The first link you provide is mostly about multithreading within chains, where you are using multithreaded processing within a single chain. This is a way to speed up the evaluation of individual chains, but is separate from the process of running multiple chains. In particular, the graph in the post is about the number of threads per chain, showing a plateau when the author runs 4 threads per chain for 4 chains; which is rightfully explains as plateauing since his computer has 16 cores.

There are a number of benefits to running multiple chains, but I’ll just share a primary one:

Multiple chains enable diagnostics such as R-hat to allow us to probe the validity of the sampler. The goal of any MCMC method is to generate samples from the target distribution \pi(\theta); however, we can’t ever really know in general whether our Markov chain has reached stationarity, i.e. the samples are from \pi(\theta). We have some theorems in our back pocket that tell us the samples will be asymptotically valid, but we are never in that asymptotic regime so we have to use heuristics and diagnostics to justify whether our samples are from \pi(\theta).

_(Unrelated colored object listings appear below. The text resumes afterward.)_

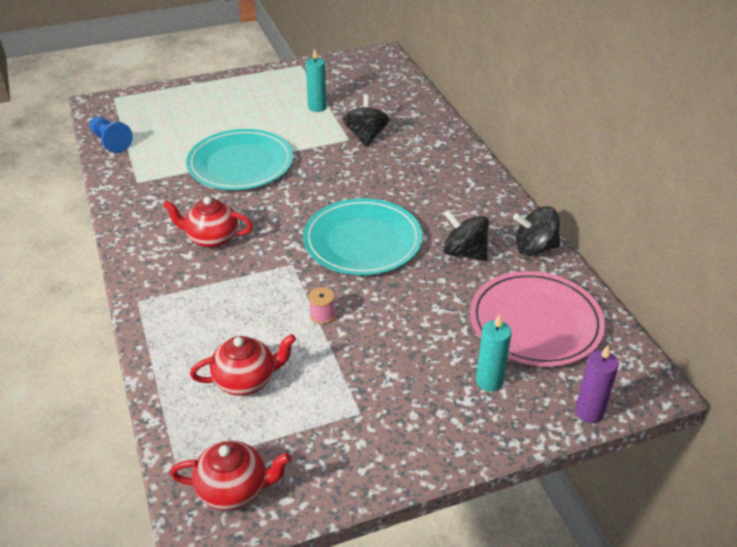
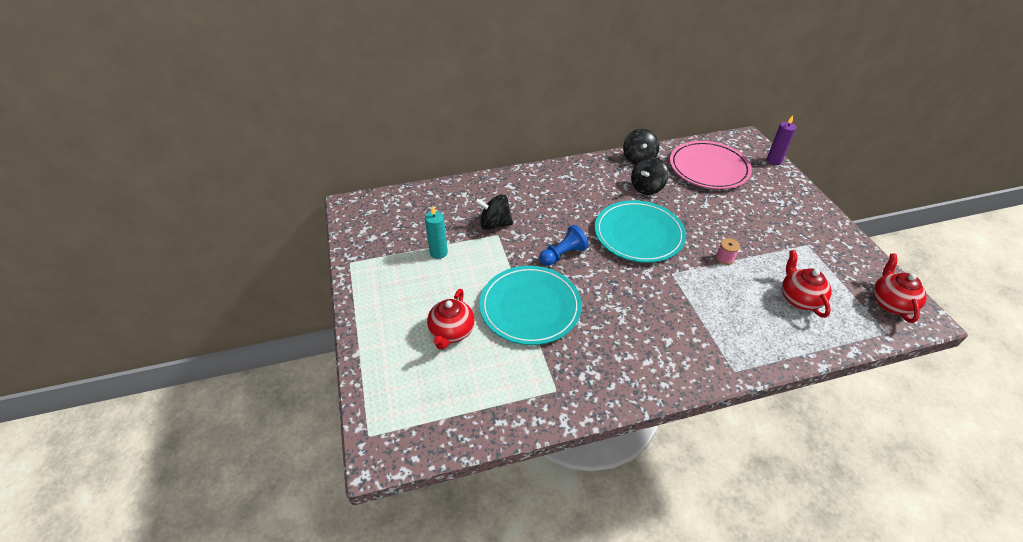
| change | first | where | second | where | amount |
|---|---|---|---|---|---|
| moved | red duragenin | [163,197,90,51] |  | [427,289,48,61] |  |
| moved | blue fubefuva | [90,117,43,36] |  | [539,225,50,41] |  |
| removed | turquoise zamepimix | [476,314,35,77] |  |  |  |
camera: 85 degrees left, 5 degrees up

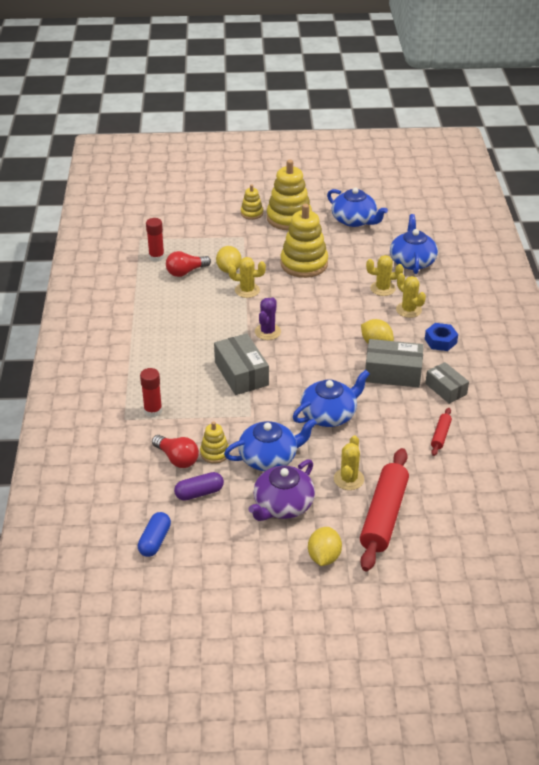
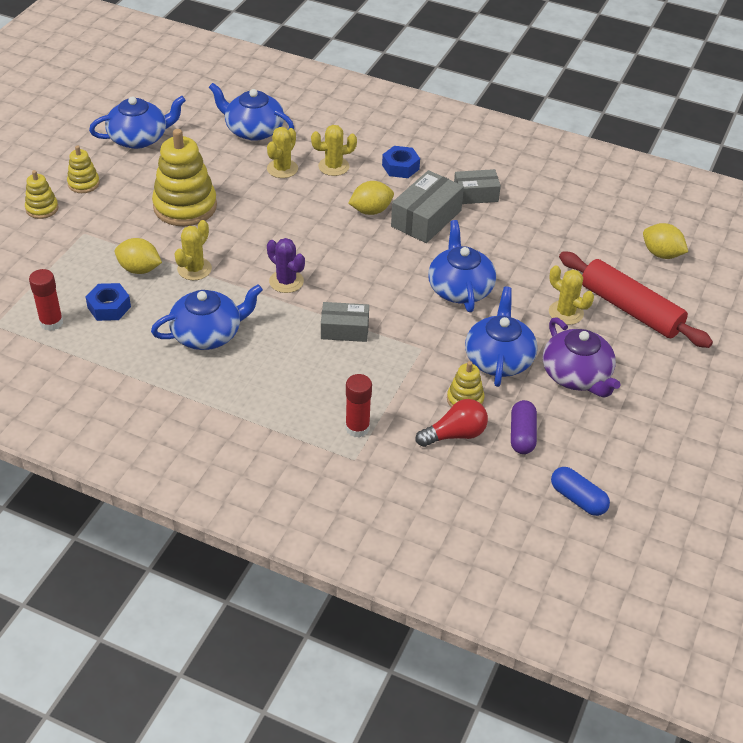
| change | first | where | second | where | amount |
|---|---|---|---|---|---|
| resized | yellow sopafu | [267,160,45,70] |  | [67,146,33,47] | x0.51 |
| replaced | red mulipek | [166,251,45,26] | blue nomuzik | [86,283,45,38] |  |
| added |  |  | blue duragenin | [151,284,112,66] |  |
| resized | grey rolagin | [214,333,55,62] |  | [321,302,48,40] | x0.65 |
| moved | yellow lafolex | [308,527,34,39] |  | [643,223,45,36] |  |
| removed | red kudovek | [431,408,21,48] |  |  |  |
camera: 65 degrees left, 5 degrees up

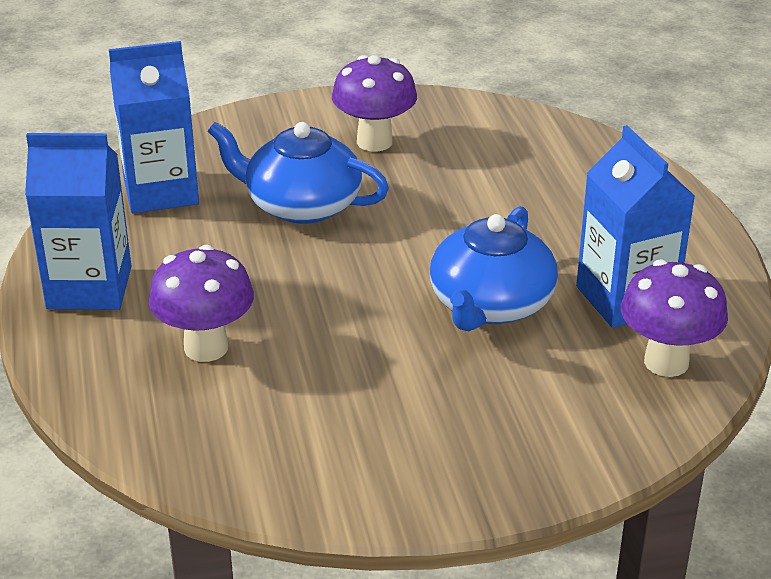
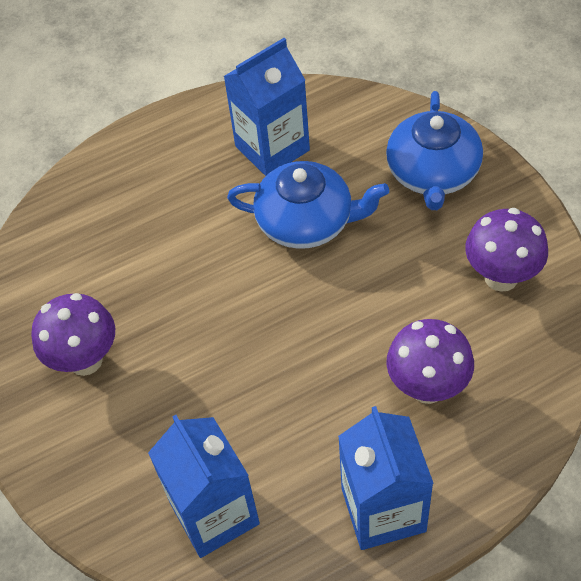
| change | first | where | second | where | amount |
|---|---|---|---|---|---|
| moved | blue duragenin | [208,122,181,102] |  | [386,91,97,119] |  |
| moved | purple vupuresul | [621,259,107,118] |  | [465,208,83,84] |  |
camera: 100 degrees left, 20 degrees up

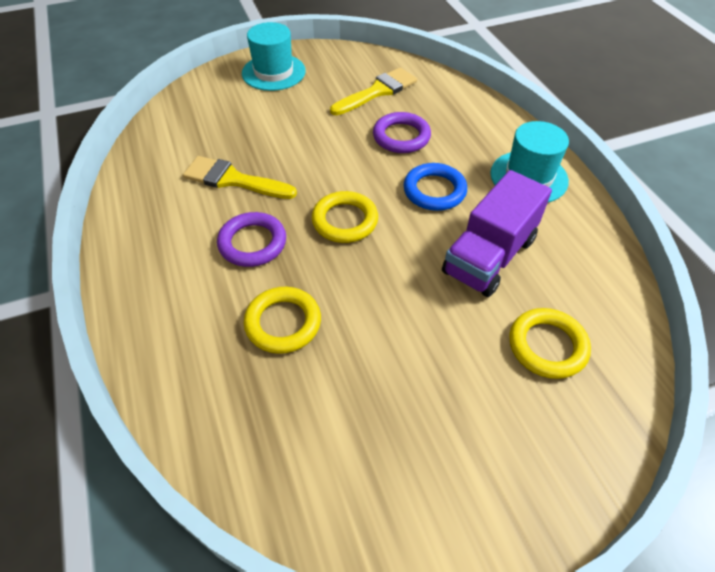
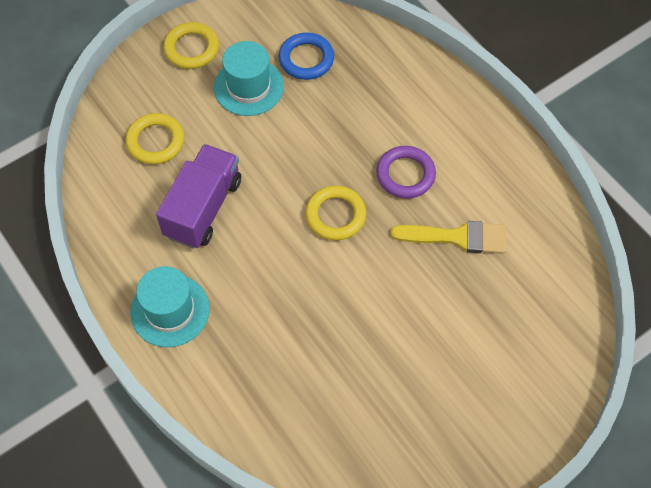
| change | first | where | second | where | amount |
|---|---|---|---|---|---|
| moved | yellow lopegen | [244,287,77,67] |  | [163,22,56,47] |  |
| moved | turquoise ziniranin | [242,22,64,69] |  | [214,41,70,75] |  |
| moved | blue lopegen | [403,163,64,48] |  | [278,33,56,47] |  |
| removed | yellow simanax | [330,67,87,48] |  |  |  |
| removed | purple lopegen | [373,112,58,41] |  |  |  |
camera: 165 degrees right, 10 degrees up

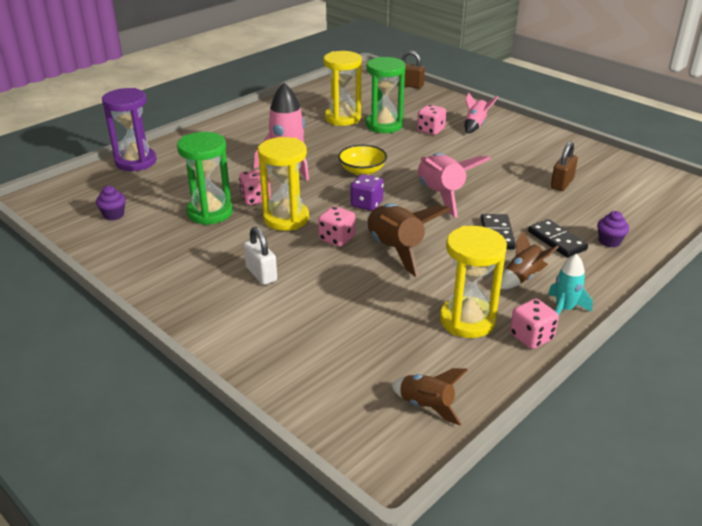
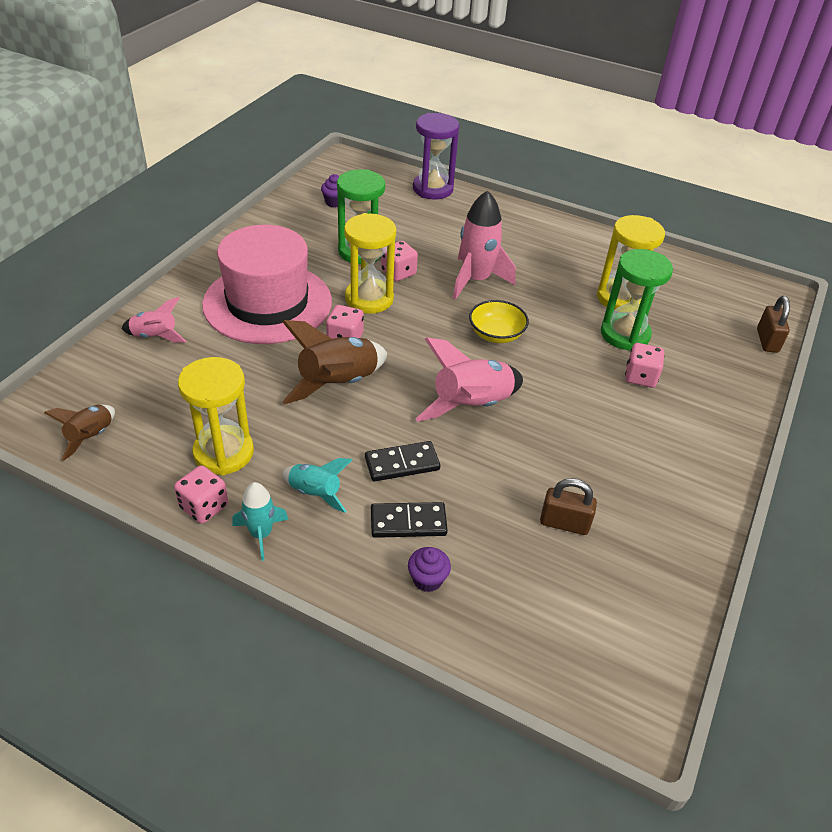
| change | first | where | second | where | amount |
|---|---|---|---|---|---|
| moved | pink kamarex | [465,92,33,42] |  | [122,297,65,46] |  |
| replaced | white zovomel | [244,226,33,59] | pink ziniranin | [202,225,130,119] |  |
| recoloured | brown kamarex | [500,231,58,58] | turquoise kamarex | [282,458,70,55] |  |
| turned | black nusopox | [528,219,60,39] |  | [371,502,77,36] | 45 degrees clockwise |
| removed | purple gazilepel | [350,174,34,37] |  |  |  |
camera: 70 degrees right, 10 degrees up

One method to do this is to run multiple chains and observe whether or not they have mixed. We initialize multiple chains from different points and if after some time it looks like all of the chains are generating samples from the same distribution, we can take this as a signal that all the chains have reached the same stationary distribution. R-hat measures this mixing behavior, where \hat{R} \approx 1 provides evidence in favor of mixing. Granted, in the presence of multimodal distributions even this is not necessarily a guarantee, but it’s a good start.

So by using multiple chains, Stan gives us additional information that let’s us better make the decision to trust the samples or not.

As to why the default is 4 chains, I imagine there’s some history there I’m unaware of. At the very least 4 core CPUs are fairly standard in most machines, so it seems like a reasonable baseline.

6 Likes

As the number of chains is available as an argument in cmdstan, the user is allowed to specify how many chains is desirable. How do you know what is the optimal number of chains to use ?

Is it also fair to say that the more chains you run, the better your confidence that the sampler can handle the model ?

Absent any resource constraints, it is certainly the case that having more chains makes for more accurate/informative diagnostics, but it’s a non-linear function with diminishing returns.

There really isn’t a single answer to this, as what one “should” do really varies by contextual factors such as time/cpu constraints, real-world consequences of inferential errors, model complexity, etc.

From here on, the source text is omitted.